According to Dr. Augustine, the Amgen team “could not ask a simple question like: ‘Give me a route between Thousand Oaks, California and the Netherlands.’ They couldn’t say: ‘Give me a route that used a shipper with temperature 8-10 degrees.’ They couldn’t ask very simple questions.”
Making Critical Data Connections
To standardize the data for input, the team used semantic AI platform, Semaphore, to extract information including carrier, shipper, origin and destination. They built a taxonomy based on consistent, simple vocabulary with reference data arranged in domains. The new modular and linked taxonomy allowed the MarkLogic® engine to understand data points in context—clearing the way for the creation of a new data hub.
Due to the multitude of data types, Amgen could not build a primary key. Instead, MarkLogic built a complex key to harmonize datasets with semantics. It implemented a scoring system that allowed greater visibility into the company’s data, e.g., high temperatures putting product at risk, or missing addresses that could result in shipment rebounds. The process incorporated 100 million records—12 years of data—within eight weeks.

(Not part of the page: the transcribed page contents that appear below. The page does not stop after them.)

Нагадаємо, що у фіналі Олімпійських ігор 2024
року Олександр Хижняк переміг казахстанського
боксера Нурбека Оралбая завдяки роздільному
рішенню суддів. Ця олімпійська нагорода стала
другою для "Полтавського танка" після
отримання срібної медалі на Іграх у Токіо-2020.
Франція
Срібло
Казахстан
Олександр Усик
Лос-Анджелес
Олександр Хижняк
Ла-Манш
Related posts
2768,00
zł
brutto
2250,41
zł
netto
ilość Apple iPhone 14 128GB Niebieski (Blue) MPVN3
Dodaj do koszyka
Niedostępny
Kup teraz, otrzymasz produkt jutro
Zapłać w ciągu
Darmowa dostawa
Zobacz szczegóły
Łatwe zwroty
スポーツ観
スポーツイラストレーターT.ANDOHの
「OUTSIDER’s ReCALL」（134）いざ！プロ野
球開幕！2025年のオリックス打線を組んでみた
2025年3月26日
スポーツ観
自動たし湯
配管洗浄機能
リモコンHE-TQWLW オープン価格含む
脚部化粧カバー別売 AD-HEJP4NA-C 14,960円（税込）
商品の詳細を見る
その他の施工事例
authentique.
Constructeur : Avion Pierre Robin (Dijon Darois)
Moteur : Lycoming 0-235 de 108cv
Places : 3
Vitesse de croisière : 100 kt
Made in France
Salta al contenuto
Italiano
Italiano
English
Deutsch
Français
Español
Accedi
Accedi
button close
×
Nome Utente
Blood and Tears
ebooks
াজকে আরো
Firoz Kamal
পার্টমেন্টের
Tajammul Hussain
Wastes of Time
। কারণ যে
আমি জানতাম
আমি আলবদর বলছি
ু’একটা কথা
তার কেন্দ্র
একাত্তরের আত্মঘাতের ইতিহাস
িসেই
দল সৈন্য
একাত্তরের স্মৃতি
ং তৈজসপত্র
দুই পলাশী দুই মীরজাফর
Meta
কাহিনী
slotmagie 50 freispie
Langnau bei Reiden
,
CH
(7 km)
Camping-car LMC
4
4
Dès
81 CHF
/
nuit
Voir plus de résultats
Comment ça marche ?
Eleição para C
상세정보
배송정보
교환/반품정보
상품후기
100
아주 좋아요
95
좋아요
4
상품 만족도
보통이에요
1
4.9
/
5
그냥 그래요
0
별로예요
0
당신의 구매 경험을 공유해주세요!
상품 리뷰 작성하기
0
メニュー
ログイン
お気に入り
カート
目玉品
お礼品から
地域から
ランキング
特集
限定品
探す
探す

Today, Amgen has access to two-billion records and is able to ask ad hoc questions that return meaningful answers. With the ability to search across data by type, business units can now create dashboards and integrate them with data visualization tools to spot patterns and potential problems before they occur.
Dr. Augustine said that although the company had used data visualization before, data silos made it difficult to see a true picture of the company’s health.
“Tableau can really give you some pretty pictures, right? So everybody was looking at the reports and saying: ‘Wow, this is great, you know, it looks so good.’ But this was the first time you could actually see these scores and see that those Tableau reports were really not true,” she said.
“The picture was pretty, but the data underlying it was not, and this was the first time people had visibility into the data and the gaps in data—addresses missing packages going to the wrong destinations or temperature excursions … so many things came out because data became visible.”
With a consistent vocabulary across the pipeline and the ability to search anything, Amgen now has greater visibility into all aspects of its production and shipping cycle—ensuring that medications get to where they need to go quickly and safely.